_TESTO FORNITO_
┄┄┄┄┄┄
A pochi giorni dall’uscita del quarto album da studio degli svedesi Dragonland, mi sembra un’ottima idea farsi un giretto nel passato analizzando l’album del loro debutto, prodotto nel 2001 e distribuito nel 2002: The Battle of the Ivory Plains. Power metal estremamente melodico, con passaggi tecnici di buona efficacia accompagnati da immancabili tastiere: questo sono i Dragonland, questo e nient’altro. E anche il loro esordio lo dimostra. Rispetto ai successivi lavori, però, è presente una pecca incredibile, la produzione, che rende le canzoni in linea di massima ben suonate, ma in almeno tre occasioni decisamente inascoltabili. Passiamo quindi all’analisi del disco traccia per traccia, tanto più in un cd come questo, la cui alternanza di alti e bassi è davvero sconcertante.

Si parte con la melodicissima, malinconica e struggente Dragondawn, che sembrerebbe essere la degna apertura di un capolavoro. In pochi secondi, l’atmosfera magica del fantasy e del power metal è ricreata, i problemi di ogni giorno dimenticati come per incanto. Come nei migliori romanzi, l’accordo con l’ascoltatore è creato e noi siamo pronti a seguire gli eroi nelle loro imprese… E dunque… Pronti, partenza… Puf! Crolla tutto. Game over, prima ancora di cominciare. Non ci si potrebbe aspettare un salto più brusco dall’incanto alla delusione, dal paradiso all’inferno. Alla prima nota della successiva Storming Across Heaven il patto appena instaurato è rotto e la sorte dell’intero album quasi irrimediabilmente segnata. La batteria è in sordina, la cassa troppo ovattata, la voce sfibrata ed estremamente piatta, i cori stonati dall’inizio alla fine. La canzone in sé, prescindendo dall’assoluta banalità e ripetitività del testo e dalla mancanza di originalità generale, sarebbe anche godibile, ma il missaggio degli strumenti e il cantato è quanto di peggio ci si possa aspettare! Alle nostre orecchie appare una band alle prime armi e disorientata, tanto che l’ascoltatore più impaziente, già a questo punto, gli negherebbe una seconda possibilità.
Ma chi a questo punto spegnesse il lettore e gettasse il cd fuori dalla finestra, seppur legittimato, farebbe un errore. Perché il terribile inizio si dimostra essere, con le canzoni successive, solo uno dei sopracitati passi falsi. Ci pensa A last farewell a rimettere i Dragonland in carreggiata, cercando di riprendere, dai tuoni e lampi iniziali, il discorso intrapreso nell’intro. Le chitarre irrompono violentemente e ci preparano, finalmente, a un album power degno di questo nome. La canzone è una ballad/duetto tra voce maschile e femminile decisamente apprezzabile, se si trascura la pronuncia inglese abbastanza scolastica dei due interpreti. L’uso degli accordi ricorda i grandissimi maestri della musica classica, come Beethoven e Chopin; impressione tutt’altro che infondata, vista l’evidente propensione dei Dragonland per la riproposizione di brani noti in chiave power metal. L’ombra degli Stratovarius e dei nostrani Rhapsody aleggia pericolosamente: sensazione confermata da Ride for glory, che sembra uscita direttamente da Legendary Tales. Tutto sommato non male, comunque, ben suonata e coinvolgente.
┄┄┄┄┄┄
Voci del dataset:

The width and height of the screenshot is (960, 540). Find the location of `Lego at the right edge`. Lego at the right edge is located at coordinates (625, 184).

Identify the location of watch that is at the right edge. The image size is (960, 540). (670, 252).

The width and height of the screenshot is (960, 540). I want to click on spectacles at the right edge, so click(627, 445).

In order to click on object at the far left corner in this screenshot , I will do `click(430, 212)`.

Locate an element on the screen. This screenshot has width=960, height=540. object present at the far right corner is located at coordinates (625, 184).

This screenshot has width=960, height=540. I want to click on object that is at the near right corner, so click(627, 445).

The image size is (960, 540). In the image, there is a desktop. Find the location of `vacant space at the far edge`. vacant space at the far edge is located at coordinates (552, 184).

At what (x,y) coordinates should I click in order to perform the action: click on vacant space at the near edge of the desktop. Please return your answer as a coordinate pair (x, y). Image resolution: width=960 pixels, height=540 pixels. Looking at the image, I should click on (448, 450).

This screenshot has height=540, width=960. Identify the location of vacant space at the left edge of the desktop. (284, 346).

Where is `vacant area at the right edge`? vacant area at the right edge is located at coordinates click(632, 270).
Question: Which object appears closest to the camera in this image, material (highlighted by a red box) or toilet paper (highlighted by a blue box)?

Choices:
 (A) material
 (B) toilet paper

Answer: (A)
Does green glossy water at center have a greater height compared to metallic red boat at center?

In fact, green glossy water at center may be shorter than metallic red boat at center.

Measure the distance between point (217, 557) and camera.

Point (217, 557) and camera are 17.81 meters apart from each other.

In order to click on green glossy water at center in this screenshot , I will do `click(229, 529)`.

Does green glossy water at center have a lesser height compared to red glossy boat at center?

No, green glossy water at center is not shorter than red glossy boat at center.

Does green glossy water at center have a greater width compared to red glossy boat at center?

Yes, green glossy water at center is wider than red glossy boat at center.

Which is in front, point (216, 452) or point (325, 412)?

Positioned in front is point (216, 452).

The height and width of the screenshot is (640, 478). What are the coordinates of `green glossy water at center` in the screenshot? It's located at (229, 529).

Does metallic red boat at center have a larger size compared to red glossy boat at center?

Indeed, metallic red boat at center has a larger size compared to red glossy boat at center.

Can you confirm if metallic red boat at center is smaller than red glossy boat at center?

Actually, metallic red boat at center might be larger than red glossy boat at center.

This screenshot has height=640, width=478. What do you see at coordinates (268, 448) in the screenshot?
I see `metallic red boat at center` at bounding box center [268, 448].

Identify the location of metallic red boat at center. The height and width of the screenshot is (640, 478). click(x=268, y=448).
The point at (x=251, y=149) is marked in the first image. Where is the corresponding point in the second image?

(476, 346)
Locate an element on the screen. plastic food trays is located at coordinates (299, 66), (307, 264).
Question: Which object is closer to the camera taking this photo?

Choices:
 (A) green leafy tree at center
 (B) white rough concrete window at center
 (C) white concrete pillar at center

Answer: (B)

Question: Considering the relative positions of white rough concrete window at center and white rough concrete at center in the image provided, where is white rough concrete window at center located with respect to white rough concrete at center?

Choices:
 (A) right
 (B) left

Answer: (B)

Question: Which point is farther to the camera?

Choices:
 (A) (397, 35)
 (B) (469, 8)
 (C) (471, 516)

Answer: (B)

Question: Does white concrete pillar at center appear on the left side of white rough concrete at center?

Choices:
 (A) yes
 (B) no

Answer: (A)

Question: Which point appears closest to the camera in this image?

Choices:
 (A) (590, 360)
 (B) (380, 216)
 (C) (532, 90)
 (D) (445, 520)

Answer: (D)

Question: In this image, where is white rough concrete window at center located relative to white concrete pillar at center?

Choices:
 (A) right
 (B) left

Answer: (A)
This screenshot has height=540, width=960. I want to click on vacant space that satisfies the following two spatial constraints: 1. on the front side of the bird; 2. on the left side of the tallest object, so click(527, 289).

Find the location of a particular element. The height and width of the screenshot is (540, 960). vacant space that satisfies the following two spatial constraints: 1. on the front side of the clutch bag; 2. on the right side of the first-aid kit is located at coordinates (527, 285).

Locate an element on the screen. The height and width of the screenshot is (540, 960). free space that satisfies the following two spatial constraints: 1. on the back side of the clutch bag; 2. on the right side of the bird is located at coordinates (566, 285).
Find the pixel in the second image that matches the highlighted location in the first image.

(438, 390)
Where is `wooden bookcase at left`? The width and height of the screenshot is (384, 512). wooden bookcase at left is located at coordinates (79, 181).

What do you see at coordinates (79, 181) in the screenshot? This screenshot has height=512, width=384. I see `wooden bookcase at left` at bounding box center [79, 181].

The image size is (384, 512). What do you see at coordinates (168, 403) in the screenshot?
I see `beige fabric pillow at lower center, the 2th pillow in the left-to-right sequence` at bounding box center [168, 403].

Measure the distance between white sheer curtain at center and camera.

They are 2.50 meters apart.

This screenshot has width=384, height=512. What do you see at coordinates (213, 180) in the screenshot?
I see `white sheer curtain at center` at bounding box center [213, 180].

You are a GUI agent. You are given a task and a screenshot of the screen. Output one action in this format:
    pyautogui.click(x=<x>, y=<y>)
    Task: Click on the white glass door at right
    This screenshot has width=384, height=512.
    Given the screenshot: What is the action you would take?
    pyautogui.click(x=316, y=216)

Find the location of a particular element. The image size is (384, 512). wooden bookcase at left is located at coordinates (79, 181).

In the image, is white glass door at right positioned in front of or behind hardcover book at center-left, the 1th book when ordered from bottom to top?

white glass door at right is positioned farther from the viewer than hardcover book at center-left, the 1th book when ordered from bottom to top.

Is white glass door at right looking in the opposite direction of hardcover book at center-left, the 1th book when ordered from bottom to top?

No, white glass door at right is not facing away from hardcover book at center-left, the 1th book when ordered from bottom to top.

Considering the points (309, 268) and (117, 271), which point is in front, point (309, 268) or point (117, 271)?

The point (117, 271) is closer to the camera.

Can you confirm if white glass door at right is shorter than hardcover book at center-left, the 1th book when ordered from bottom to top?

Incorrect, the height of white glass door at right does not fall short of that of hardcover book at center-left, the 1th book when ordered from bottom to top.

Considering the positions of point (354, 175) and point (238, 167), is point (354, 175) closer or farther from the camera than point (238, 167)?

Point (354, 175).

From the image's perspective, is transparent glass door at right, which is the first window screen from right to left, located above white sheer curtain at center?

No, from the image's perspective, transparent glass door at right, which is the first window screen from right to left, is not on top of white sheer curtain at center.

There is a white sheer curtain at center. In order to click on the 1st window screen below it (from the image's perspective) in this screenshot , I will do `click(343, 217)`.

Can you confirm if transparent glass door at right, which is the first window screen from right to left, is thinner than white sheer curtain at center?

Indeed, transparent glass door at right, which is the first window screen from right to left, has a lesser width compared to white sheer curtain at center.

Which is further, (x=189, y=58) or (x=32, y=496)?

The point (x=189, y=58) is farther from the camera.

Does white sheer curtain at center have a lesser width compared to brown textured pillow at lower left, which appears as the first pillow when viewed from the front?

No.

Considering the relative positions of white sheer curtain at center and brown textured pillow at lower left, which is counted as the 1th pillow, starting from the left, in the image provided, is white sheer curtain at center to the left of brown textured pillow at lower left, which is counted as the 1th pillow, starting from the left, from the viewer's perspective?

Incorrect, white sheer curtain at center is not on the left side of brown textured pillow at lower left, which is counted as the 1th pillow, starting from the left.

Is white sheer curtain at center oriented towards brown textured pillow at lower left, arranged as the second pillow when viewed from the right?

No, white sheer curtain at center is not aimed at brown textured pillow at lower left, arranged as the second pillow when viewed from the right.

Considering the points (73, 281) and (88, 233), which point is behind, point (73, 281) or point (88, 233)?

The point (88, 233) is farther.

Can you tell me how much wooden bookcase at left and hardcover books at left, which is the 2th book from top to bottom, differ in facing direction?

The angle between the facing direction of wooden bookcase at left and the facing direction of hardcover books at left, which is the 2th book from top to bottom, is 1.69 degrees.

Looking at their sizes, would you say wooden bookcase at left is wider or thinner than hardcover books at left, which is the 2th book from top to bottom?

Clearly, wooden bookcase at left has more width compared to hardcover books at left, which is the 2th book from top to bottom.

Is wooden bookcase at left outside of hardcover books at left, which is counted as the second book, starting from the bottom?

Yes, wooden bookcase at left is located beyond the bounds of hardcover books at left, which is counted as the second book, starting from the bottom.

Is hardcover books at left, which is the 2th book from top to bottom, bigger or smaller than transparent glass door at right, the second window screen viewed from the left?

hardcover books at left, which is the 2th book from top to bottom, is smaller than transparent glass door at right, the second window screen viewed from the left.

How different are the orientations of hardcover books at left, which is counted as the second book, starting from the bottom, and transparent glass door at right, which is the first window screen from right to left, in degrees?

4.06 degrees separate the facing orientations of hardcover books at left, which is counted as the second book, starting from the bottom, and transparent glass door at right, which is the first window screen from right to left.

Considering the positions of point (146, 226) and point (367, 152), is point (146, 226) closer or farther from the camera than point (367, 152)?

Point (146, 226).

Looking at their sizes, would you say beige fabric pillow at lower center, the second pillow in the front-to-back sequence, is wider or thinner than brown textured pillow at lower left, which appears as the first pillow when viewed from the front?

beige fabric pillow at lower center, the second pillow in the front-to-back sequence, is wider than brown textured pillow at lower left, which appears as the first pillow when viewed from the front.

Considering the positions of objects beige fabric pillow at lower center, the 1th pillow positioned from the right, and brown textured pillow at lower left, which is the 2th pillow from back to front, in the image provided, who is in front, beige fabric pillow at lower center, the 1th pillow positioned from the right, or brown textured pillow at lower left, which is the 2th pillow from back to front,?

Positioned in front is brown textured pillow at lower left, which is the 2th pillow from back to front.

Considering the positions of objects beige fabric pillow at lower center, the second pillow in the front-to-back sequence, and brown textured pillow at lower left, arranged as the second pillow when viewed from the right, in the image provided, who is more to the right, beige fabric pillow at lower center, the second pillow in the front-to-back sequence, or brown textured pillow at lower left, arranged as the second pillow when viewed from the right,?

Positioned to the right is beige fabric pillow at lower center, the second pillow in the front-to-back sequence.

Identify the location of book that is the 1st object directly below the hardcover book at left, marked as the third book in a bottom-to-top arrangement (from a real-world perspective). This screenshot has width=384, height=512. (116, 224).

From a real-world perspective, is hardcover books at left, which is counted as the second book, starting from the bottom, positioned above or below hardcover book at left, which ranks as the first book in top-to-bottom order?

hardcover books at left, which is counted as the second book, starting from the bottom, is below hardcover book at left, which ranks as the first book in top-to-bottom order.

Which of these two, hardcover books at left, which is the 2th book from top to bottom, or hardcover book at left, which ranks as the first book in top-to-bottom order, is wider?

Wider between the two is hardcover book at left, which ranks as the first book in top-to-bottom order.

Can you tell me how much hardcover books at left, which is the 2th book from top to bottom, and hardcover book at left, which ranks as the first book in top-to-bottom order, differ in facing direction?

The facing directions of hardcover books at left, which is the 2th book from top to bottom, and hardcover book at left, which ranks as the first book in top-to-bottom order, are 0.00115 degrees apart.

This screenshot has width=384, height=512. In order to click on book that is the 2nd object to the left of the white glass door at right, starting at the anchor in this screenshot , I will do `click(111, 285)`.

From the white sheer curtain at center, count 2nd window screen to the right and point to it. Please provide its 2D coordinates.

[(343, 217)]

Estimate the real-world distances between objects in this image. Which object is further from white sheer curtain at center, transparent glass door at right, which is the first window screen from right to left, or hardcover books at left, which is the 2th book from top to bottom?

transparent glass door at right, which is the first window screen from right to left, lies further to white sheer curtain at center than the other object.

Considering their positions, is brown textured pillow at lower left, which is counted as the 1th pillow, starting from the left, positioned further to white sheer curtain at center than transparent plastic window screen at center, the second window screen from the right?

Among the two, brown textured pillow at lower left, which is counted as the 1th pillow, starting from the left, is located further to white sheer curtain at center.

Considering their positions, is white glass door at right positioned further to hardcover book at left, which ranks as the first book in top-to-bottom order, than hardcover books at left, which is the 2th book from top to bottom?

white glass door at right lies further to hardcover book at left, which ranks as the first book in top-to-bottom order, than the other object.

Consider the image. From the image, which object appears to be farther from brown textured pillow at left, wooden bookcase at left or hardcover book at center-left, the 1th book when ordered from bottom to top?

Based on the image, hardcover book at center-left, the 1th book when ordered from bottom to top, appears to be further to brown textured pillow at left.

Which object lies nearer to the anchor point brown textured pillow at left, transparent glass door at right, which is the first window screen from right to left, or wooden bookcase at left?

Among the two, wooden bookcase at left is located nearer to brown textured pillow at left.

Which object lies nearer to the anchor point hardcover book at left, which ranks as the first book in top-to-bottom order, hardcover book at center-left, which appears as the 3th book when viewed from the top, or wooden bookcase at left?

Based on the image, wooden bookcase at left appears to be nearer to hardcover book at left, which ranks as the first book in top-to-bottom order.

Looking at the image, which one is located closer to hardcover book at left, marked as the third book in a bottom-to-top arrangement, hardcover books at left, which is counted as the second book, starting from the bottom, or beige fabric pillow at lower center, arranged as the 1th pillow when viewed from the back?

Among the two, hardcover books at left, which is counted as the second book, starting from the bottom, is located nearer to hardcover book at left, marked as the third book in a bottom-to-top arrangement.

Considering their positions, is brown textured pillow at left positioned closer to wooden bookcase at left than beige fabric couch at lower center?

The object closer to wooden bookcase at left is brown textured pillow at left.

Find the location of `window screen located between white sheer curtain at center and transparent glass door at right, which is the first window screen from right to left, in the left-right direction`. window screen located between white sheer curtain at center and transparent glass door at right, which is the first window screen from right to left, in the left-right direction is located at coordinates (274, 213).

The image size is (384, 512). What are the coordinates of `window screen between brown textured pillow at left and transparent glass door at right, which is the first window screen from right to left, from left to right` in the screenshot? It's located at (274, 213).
┄┄┄┄┄┄
_CONSEGNA_
Trascrivi il passo della recensione che comincia con le parole "A pochi giorni" e si chiude dopo le parole "è davvero sconcertante.". Le voci provengono da una fonte diversa da quella della recensione.

_RISPOSTA ATTESA_
A pochi giorni dall’uscita del quarto album da studio degli svedesi Dragonland, mi sembra un’ottima idea farsi un giretto nel passato analizzando l’album del loro debutto, prodotto nel 2001 e distribuito nel 2002: The Battle of the Ivory Plains. Power metal estremamente melodico, con passaggi tecnici di buona efficacia accompagnati da immancabili tastiere: questo sono i Dragonland, questo e nient’altro. E anche il loro esordio lo dimostra. Rispetto ai successivi lavori, però, è presente una pecca incredibile, la produzione, che rende le canzoni in linea di massima ben suonate, ma in almeno tre occasioni decisamente inascoltabili. Passiamo quindi all’analisi del disco traccia per traccia, tanto più in un cd come questo, la cui alternanza di alti e bassi è davvero sconcertante.